Ross Meyercord n'avait jamais prévu de passer du statut de dirigeant technologique à celui de PDG, mais une série de choix de carrière intentionnels et opportunistes lui ont permis d'acquérir l'expérience métier et les compétences en matière de leadership nécessaires pour décrocher le poste. Après avoir obtenu un diplôme d'ingénieur, il a travaillé pendant deux décennies comme consultant chez Accenture, où l'accent mis sur les projets de transformation à grande échelle lui a ouvert les portes pour devenir DSI mondial de Salesforce durant la période critique de croissance du chiffre d'affaires de l'éditeur. Après avoir passé de nombreuses heures avec les clients de Salesforce, Ross Meyercord était bien placé pour se lancer dans la direction des ventes chez le géant du SaaS, puis chez Pluralsight, où il a occupé le poste de directeur des revenus.

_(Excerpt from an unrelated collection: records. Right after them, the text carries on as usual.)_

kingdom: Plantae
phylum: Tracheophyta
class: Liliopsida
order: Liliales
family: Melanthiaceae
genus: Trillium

Avec un éventail complet de fonctions de direction à son actif et les encouragements de son réseau de pairs, Ross Meyercord a décidé qu'il était prêt à briguer un poste de premier plan. « C'est à ce moment-là que ses choix sont passés de l'opportunisme à la détermination », explique M. Meyercord, qui a pris les rênes de Propel Software, un fournisseur SaaS de logiciels d'ingénierie et de gestion de produits, en novembre dernier. « Je ne me suis pas lancé dans le rôle de DSI en pensant qu'il s'agissait d'un tremplin ; cependant, une fois sur place, j'y ai vu une opportunité d'apprendre l'entreprise de l'intérieur d'une manière difficile à reproduire dans n'importe quel autre rôle de leadership fonctionnel ».
Un parcours impensable voire improbable devenu fréquent
Le parcours de DSI à PDG - autrefois impensable ou, au mieux, improbable - est de plus en plus fréquent. La transformation numérique à grande échelle a fait de la technologie la pièce maîtresse des stratégies de génération de revenus des entreprises, à la fois comme fondement de la fourniture et du service des produits et comme point de contact principal pour l'engagement des clients. Le passage au travail à distance et hybride a accéléré la dépendance des entreprises à l'égard de la technologie en tant que socle stratégique et, en fin de compte, en tant que moteur de différenciation concurrentielle. Les changements en cours ont propulsé les DSI en première ligne de l'entreprise - non seulement dans une fonction technique, mais aussi en assumant des rôles de leadership plus importants. Selon l'étude 2023 State of the CIO, les DSI sont plus impliqués dans la conduite d'initiatives de transformation numérique que les chefs d'entreprise (84 %), servent d'agents de changement (85 %), ont des responsabilités en matière de revenus (68 %) et travaillent en étroite collaboration avec le PDG et le conseil d'administration (77 %).
L'élargissement des attributions a élevé la stature du DSI au sein de l'organisation et lui a permis d'acquérir un ensemble de compétences et d'expériences en matière de leadership plus étroitement alignées sur ce qui est exigé du PDG. « Les premiers DSI des années 1980 avaient très peu de compétences en commun avec le PDG - ils étaient techniques, axés sur le back-office, et n'étaient pas en contact avec le marché », explique Neal Sample, membre du conseil d'administration de plusieurs entreprises et CxO chevronné. « Avec l'évolution de l'informatique, qui est devenue plus centrée sur le métier et plus orientée vers le consommateur, les compétences qui sont importantes pour un bon DSI se recoupent avec celles qui sont nécessaires pour un bon PDG. »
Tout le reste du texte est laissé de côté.